▸ **What to produce**
The output should be every line below that includes the word "plush".

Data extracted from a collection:
+---+

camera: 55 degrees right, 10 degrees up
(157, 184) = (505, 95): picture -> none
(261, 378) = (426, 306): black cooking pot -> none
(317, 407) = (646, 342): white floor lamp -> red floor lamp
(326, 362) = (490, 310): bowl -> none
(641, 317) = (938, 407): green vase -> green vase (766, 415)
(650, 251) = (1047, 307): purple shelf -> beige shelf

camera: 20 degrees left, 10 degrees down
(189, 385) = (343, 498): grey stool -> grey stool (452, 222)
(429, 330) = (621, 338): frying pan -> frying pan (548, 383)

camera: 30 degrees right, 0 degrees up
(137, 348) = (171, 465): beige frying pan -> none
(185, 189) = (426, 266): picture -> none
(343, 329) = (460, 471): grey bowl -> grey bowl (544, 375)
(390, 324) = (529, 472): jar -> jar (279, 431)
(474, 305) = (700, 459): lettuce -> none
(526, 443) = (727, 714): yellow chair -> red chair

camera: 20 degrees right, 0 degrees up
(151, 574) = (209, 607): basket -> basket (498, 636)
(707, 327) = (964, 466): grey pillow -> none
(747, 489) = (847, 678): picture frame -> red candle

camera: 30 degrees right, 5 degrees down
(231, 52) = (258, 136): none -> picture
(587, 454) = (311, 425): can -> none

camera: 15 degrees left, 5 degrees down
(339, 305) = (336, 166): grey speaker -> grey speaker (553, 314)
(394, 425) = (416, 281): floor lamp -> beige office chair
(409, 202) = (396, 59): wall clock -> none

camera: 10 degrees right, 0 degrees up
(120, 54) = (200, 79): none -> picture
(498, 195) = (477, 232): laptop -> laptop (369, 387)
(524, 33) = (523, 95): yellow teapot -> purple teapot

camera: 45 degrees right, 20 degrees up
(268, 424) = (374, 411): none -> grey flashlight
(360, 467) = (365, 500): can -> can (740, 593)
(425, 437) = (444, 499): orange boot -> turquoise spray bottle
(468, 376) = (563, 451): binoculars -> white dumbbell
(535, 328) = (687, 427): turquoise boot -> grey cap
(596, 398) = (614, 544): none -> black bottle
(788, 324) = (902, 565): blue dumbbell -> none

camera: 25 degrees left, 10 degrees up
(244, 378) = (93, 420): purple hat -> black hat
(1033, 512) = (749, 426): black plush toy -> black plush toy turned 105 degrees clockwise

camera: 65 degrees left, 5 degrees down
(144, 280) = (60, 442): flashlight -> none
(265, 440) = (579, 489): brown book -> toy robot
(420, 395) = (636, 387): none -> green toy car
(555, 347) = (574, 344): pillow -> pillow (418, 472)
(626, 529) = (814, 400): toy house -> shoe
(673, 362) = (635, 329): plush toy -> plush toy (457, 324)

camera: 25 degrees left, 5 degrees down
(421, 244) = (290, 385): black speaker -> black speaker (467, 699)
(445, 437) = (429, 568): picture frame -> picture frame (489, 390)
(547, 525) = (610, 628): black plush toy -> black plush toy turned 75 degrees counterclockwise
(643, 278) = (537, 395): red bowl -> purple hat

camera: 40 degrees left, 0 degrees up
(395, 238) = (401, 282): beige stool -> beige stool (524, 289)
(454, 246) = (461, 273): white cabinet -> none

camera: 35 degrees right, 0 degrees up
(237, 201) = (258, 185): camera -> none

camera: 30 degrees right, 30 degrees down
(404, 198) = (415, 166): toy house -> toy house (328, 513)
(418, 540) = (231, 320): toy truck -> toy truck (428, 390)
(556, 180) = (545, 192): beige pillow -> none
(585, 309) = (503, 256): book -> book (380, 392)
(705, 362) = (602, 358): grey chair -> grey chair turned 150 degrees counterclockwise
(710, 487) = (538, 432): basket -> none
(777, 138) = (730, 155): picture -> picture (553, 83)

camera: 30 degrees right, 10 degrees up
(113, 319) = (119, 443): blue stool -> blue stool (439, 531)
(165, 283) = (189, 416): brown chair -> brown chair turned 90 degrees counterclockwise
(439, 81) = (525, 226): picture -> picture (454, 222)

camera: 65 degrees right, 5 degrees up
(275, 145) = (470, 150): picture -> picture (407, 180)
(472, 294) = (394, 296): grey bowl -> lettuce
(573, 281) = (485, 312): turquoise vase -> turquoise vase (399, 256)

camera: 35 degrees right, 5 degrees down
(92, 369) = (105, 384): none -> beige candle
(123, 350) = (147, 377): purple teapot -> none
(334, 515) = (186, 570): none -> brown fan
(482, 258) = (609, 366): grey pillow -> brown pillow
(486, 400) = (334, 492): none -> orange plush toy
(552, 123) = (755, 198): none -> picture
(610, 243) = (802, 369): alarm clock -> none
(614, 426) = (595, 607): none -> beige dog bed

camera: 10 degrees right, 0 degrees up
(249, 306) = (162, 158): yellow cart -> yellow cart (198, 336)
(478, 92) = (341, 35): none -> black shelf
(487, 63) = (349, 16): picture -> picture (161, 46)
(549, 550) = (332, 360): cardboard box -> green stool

+---+

▸ **Exercise answer**
(1033, 512) = (749, 426): black plush toy -> black plush toy turned 105 degrees clockwise
(673, 362) = (635, 329): plush toy -> plush toy (457, 324)
(547, 525) = (610, 628): black plush toy -> black plush toy turned 75 degrees counterclockwise
(486, 400) = (334, 492): none -> orange plush toy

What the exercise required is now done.